* [BRIEF]: Write out the part of the interview on displaced people that runs from "I was born and" up to and including "was back then.", word for word.

* [PROVIDED PASSAGE]:
-- Opening Marker --

1. Can you tell us a little about your background and how you were first affected by/became aware of asylum seekers or displaced peoples?
I was born and raised in Texas, a bit over a day’s drive from the Rio Grande and US’s southern border in what was colloquially known as a “white flight” community. As kids we sold T-shirts to save the rainforest and popcorn to raise money for the school and thought of the Middle East as one big nasty desert full of nasty people, because I was a child when the Towers came down and that’s just the place my small town was back then.
Things have changed. My aunt, who taught English at much more racially diverse schools than any I had ever attended, talks about her Hispanic students – the ones who teased her about bringing “white people food” (chicken and dumplings, mac ‘n cheese, lasagna) to after school debate practices; the ones who still got wide-eyed when she confiscated the notes they passed in class and understood them even though they were written in Spanish; the valedictorian who started her graduation speech with “I came to this country illegally…” My parents started volunteering with the Sierra Club in Big Bend National Park and telling stories about ranchers who left gates, step-overs, and water tanks in their pastures for crossers to use. It seems strange and tangential that these second-hand stories were my first experiences with displaced peoples when so many others have much more compelling stories, but it’s true. Even in the sheltered slice of Americana that I grew up in, the stories of people who risked everything for better lives still filtered in.
2. If you have worked with displaced people, can you tell us about a particular person, event, or interaction that was most memorable?
I have never worked directly with refugees or asylum seekers from another country, but I have worked with the displaced in the form of hurricane evacuees. I was a young teen the summer Katrina and Rita tore across New Orleans and created an American refugee crisis of sorts. My church took in evacuees and I helped my parents with the all-night shift a few times. There were the ones who stayed up all night watching the 24-hour news cycles, scanning the footage and dissecting the maps to see what might be left. There were the ones who slept and woke up screaming. There were the ones who kept a bottle of water in their hands at all times because they had been left on the overpass or had been trapped on their roof or waded through the streets and the filth of that water. Having drinking water in hand was a necessity. A living currency.

-- Closing Marker --

* [MATERIAL SUPPLIED]:

-- Opening Marker --

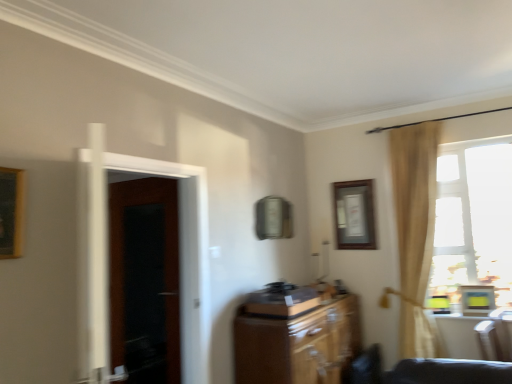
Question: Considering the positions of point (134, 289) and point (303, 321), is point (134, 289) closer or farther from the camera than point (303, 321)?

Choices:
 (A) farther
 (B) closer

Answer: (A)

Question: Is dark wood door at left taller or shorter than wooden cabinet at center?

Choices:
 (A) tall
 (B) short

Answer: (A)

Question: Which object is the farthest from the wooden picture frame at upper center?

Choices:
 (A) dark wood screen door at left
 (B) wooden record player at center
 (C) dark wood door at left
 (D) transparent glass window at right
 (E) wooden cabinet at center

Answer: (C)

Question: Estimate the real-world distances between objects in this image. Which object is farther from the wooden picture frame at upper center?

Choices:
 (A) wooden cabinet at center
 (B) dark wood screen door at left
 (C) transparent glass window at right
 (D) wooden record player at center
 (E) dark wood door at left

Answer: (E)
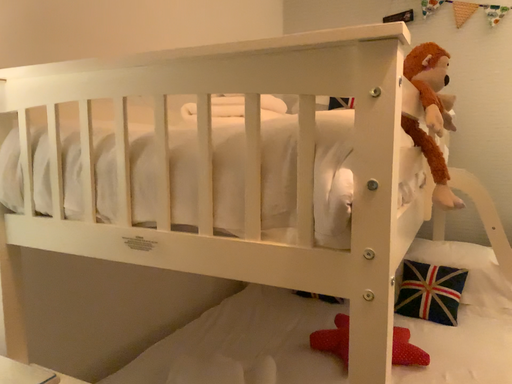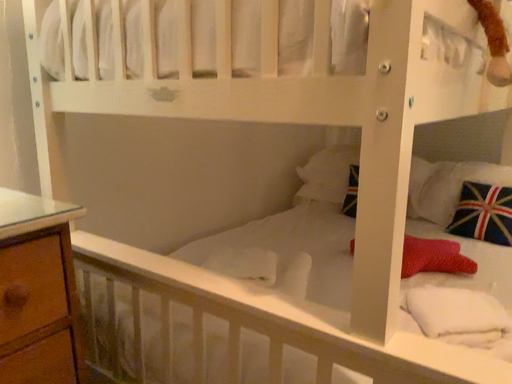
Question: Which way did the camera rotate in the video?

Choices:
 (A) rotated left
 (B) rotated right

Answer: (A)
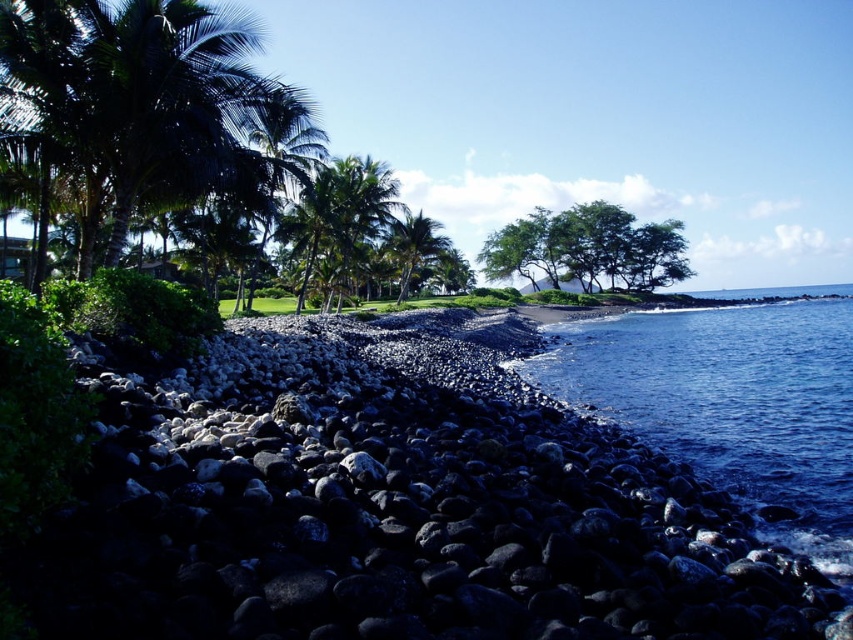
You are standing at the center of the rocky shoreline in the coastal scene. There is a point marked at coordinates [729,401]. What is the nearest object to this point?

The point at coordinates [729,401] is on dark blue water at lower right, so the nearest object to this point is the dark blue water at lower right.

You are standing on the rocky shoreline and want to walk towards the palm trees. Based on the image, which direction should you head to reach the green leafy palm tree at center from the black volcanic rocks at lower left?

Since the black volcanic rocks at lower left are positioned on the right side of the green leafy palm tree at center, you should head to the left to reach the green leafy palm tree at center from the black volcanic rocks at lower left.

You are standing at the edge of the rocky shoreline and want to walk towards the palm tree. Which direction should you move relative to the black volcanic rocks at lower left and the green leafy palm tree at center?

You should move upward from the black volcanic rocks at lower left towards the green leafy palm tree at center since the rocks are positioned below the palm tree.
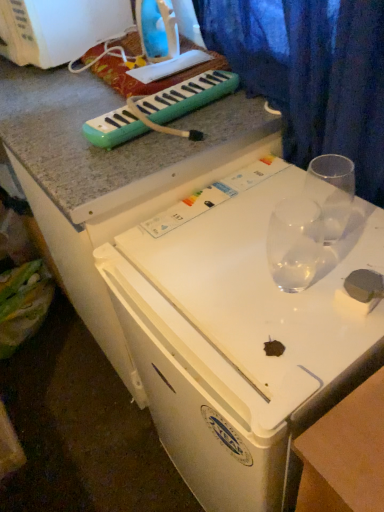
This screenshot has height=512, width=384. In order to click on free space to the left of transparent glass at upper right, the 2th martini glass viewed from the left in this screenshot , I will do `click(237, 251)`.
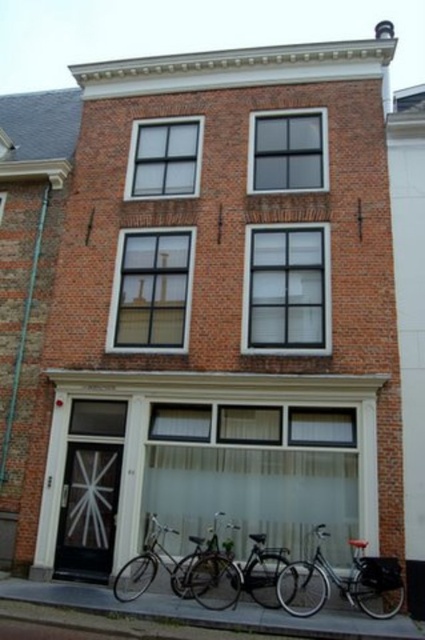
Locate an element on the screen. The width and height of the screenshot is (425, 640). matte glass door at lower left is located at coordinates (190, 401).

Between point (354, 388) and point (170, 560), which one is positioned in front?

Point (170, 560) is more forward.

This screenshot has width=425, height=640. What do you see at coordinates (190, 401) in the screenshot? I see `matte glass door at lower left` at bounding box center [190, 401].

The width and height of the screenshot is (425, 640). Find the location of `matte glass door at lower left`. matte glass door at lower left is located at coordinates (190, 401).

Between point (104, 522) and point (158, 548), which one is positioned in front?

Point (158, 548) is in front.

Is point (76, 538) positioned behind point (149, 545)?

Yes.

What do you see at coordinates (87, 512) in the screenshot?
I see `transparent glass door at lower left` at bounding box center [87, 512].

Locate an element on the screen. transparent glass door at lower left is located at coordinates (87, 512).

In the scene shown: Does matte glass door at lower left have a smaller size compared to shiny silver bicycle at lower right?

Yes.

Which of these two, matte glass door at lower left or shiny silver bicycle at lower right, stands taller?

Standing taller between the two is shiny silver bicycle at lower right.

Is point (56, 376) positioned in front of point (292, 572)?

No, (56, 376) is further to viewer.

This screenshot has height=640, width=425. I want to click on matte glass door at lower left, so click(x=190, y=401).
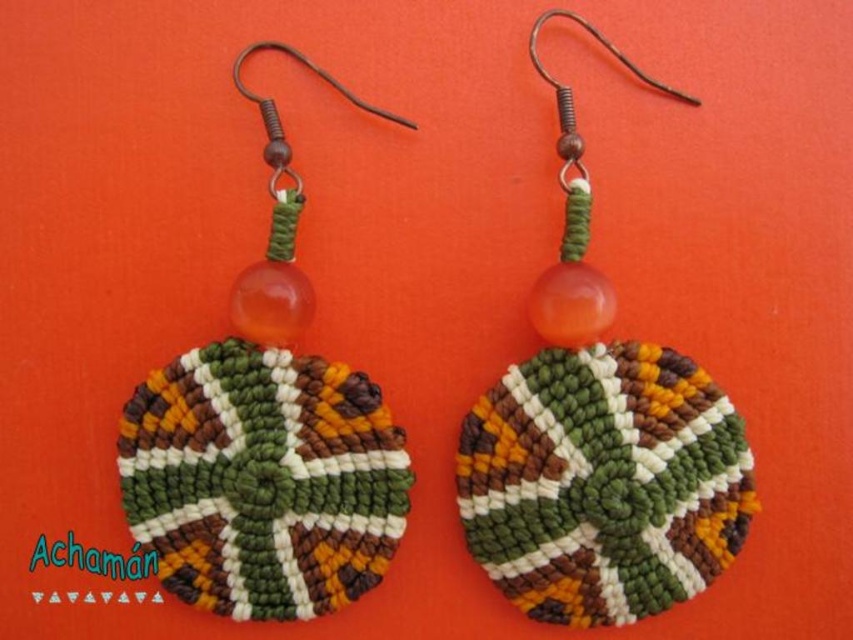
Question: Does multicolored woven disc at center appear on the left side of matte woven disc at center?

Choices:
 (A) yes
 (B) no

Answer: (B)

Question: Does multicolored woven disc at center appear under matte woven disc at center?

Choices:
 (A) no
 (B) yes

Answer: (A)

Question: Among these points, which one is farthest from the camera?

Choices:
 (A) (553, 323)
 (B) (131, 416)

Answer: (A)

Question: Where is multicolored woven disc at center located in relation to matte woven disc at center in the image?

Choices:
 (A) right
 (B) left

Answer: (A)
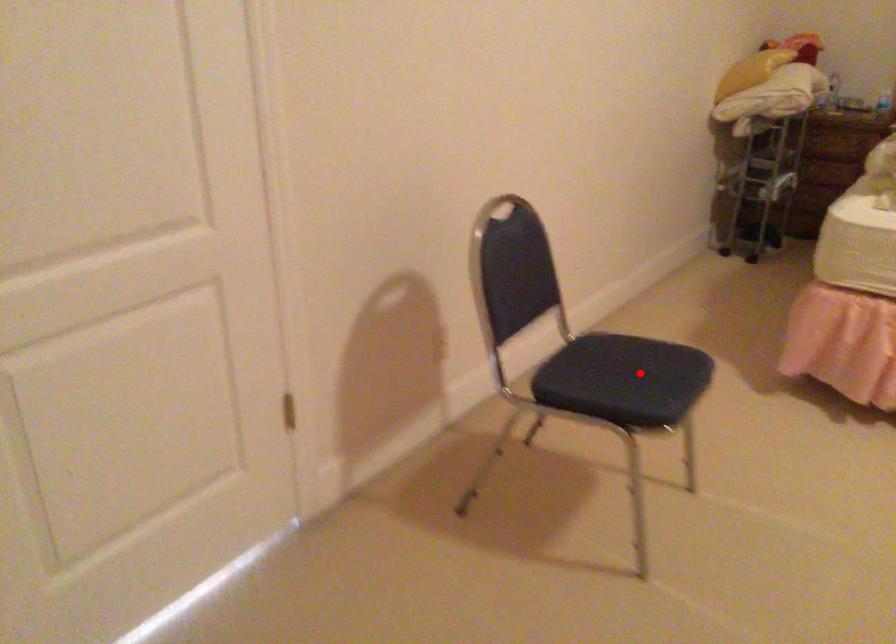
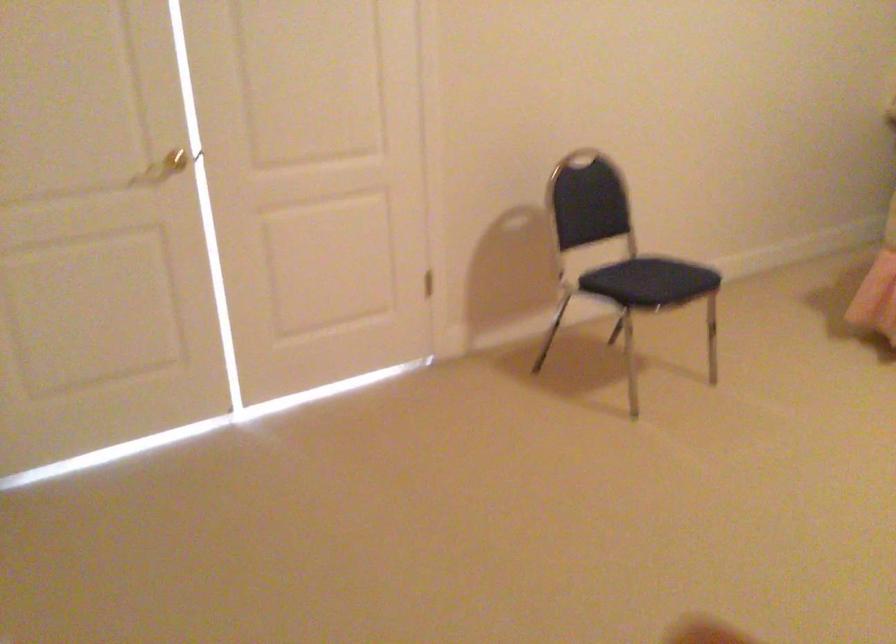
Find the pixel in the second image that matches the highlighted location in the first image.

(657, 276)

-- Closing Marker --

* [OUTPUT FOR THIS TASK]:
I was born and raised in Texas, a bit over a day’s drive from the Rio Grande and US’s southern border in what was colloquially known as a “white flight” community. As kids we sold T-shirts to save the rainforest and popcorn to raise money for the school and thought of the Middle East as one big nasty desert full of nasty people, because I was a child when the Towers came down and that’s just the place my small town was back then.